From the y a London press statement:
MIPIM is the world’s biggest property fair and will take place from 11 to 14 March in Cannes in the south of France. The fair has a €1600 entry fee per person and brings together 20,000 investors, developers, local authorities, and banks.
Boris and councillors will be meeting potential business partners in Cannes for the selling of public land and to approve ‘regeneration’ plans for more hotels, offices, luxury housing, shopping centres in UK cities.
As London councillors will be setting off for MIPIM on Thursday there will be a ‘speak-out’ of people’s difficulties in finding affordable, secure housing in the UK. This will be followed by a presentation of three reports about the disastrous impacts of corporate housing developers benefitting from lucrative public contracts.
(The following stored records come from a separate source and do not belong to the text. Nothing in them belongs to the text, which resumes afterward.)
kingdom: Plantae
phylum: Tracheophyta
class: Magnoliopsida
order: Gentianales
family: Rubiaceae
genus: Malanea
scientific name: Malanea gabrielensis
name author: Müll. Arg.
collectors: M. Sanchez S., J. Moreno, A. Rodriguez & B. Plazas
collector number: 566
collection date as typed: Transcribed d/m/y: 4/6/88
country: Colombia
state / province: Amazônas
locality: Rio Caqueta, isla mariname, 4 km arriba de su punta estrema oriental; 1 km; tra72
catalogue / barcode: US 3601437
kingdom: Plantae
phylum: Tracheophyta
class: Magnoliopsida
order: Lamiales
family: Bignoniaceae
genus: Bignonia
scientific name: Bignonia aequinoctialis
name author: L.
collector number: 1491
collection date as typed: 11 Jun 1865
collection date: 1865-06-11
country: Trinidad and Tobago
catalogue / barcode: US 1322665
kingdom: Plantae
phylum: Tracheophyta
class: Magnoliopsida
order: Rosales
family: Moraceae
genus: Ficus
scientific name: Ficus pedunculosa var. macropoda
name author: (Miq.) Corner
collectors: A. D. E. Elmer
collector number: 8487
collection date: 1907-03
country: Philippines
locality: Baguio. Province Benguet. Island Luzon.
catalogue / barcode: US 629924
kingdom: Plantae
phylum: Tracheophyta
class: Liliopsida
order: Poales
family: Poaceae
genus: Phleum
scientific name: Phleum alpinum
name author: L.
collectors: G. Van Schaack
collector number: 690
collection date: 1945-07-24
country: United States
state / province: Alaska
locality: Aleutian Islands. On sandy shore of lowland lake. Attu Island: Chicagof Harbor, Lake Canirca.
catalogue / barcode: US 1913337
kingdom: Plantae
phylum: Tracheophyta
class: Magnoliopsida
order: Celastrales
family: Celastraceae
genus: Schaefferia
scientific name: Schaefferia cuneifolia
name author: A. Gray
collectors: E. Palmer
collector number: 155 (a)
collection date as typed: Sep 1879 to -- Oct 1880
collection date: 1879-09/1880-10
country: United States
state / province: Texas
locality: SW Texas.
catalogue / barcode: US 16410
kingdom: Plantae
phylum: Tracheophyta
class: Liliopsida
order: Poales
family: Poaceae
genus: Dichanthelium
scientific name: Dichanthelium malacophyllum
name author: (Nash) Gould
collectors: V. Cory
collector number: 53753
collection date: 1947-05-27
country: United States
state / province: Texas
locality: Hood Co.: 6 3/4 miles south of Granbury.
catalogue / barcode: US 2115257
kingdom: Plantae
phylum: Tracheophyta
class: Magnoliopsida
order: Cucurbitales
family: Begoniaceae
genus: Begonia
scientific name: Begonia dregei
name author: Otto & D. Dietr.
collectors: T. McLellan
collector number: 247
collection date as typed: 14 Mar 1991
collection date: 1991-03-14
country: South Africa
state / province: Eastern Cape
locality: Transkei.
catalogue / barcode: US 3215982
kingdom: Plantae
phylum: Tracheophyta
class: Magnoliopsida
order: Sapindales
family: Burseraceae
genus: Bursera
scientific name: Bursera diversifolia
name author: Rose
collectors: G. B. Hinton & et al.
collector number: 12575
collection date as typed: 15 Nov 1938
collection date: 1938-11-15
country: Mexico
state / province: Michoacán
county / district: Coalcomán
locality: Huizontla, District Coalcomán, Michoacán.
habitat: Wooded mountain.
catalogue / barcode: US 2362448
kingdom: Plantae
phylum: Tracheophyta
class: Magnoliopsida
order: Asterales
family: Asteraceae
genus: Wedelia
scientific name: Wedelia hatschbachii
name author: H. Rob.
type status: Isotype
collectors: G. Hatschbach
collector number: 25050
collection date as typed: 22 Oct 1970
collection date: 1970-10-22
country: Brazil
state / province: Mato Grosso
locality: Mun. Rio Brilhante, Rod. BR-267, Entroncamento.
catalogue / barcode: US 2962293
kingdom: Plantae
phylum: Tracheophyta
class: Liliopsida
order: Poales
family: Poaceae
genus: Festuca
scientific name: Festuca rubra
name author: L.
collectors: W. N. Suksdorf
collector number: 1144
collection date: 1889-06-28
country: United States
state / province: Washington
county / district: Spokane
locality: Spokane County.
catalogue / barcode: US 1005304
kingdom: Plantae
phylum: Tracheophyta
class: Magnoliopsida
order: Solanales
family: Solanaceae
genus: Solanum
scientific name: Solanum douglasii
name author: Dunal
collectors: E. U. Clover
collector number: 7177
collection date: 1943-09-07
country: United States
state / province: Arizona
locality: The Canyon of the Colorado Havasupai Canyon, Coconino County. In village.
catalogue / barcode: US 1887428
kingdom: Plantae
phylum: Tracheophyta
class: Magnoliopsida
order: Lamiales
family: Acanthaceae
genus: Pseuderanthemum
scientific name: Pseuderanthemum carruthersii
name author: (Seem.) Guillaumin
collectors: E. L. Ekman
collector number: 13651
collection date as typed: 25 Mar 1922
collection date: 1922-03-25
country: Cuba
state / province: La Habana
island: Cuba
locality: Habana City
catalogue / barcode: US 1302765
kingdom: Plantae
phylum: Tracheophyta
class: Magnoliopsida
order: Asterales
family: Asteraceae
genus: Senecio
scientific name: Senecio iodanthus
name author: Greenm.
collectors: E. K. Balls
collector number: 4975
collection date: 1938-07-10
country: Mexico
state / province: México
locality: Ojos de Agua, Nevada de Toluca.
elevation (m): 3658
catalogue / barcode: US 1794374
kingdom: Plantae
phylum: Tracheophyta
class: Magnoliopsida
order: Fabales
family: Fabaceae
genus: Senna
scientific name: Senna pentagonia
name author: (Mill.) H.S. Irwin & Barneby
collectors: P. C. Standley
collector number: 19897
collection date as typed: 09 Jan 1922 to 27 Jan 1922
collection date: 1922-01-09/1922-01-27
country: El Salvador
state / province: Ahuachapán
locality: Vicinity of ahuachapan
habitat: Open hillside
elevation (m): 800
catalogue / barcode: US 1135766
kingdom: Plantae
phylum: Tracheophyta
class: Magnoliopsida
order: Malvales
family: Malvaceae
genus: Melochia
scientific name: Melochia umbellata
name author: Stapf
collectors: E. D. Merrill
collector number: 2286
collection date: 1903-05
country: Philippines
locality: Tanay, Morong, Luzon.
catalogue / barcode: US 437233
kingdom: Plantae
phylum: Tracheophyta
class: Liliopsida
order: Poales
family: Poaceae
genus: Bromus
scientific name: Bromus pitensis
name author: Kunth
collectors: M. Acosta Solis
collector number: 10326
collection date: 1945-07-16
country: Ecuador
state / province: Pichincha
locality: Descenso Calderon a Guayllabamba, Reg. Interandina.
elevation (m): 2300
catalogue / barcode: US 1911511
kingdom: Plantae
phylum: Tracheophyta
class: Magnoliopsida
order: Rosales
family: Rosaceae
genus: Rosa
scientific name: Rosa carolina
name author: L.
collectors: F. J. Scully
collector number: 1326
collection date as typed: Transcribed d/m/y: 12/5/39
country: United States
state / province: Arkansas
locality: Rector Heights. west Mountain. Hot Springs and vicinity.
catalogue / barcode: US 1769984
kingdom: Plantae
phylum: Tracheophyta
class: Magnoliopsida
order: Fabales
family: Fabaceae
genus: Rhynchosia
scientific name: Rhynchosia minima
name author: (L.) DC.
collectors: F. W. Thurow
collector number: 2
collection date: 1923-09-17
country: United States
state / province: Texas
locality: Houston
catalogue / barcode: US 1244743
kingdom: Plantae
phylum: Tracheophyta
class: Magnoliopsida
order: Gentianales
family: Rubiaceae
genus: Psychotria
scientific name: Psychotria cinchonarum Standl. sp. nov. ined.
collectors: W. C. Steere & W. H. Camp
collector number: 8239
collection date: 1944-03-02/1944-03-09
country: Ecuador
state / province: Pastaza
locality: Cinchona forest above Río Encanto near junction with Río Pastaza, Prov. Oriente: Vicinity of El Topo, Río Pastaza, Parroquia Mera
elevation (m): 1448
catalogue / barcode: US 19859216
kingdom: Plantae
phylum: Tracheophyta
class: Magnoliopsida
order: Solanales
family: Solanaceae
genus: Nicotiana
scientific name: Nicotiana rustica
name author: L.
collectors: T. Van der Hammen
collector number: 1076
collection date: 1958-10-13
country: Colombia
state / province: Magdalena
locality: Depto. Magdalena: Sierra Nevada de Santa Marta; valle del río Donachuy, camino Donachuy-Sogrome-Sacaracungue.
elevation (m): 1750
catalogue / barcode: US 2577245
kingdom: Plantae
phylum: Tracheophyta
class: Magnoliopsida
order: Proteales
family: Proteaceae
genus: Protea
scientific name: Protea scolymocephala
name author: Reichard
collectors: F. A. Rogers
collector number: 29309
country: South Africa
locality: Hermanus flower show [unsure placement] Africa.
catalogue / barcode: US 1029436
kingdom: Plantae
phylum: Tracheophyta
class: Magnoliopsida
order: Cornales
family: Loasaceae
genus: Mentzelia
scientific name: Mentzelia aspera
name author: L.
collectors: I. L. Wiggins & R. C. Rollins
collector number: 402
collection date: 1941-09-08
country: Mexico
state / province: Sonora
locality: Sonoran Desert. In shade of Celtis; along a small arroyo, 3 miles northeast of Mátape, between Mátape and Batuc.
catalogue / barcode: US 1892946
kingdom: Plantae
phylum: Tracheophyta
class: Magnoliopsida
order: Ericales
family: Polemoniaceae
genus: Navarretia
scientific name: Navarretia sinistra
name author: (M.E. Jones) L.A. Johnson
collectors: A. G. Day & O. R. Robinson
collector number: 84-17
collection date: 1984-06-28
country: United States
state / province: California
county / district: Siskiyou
A competition is being held to bring the most ‘For Sale’ signs in protest at policy to marketise housing which makes profits for speculators, landlords and developers, and ignores the housing need of the communities experiencing ‘regeneration’.
Nic Lane from ‘Brent Housing Action’ says: “We, the people who have been affected by deals made at MIPIM by our “representatives” knew nothing of these deals until it was too late. Residents all over London are being forced out of their communities because of rising rents, and the building of unaffordable ‘affordable’ housing schemes to replace council housing.”
Liliana Dmitrovic of ‘People’s Republic of Southwark’ added: “We are coming to City Hall to show that our land, our cities, and our homes, will not be sold by politicians to line the pockets of developers. These are the individuals responsible for the housing crisis, and we believe that everyone deserves a decent home.”
The ‘London not for sale’ demonstration will be part of protests across Europe in response to a call from ‘European Action Coalition for the Right to Housing and the City’, which is supported in London by the ‘Radical Housing Network’.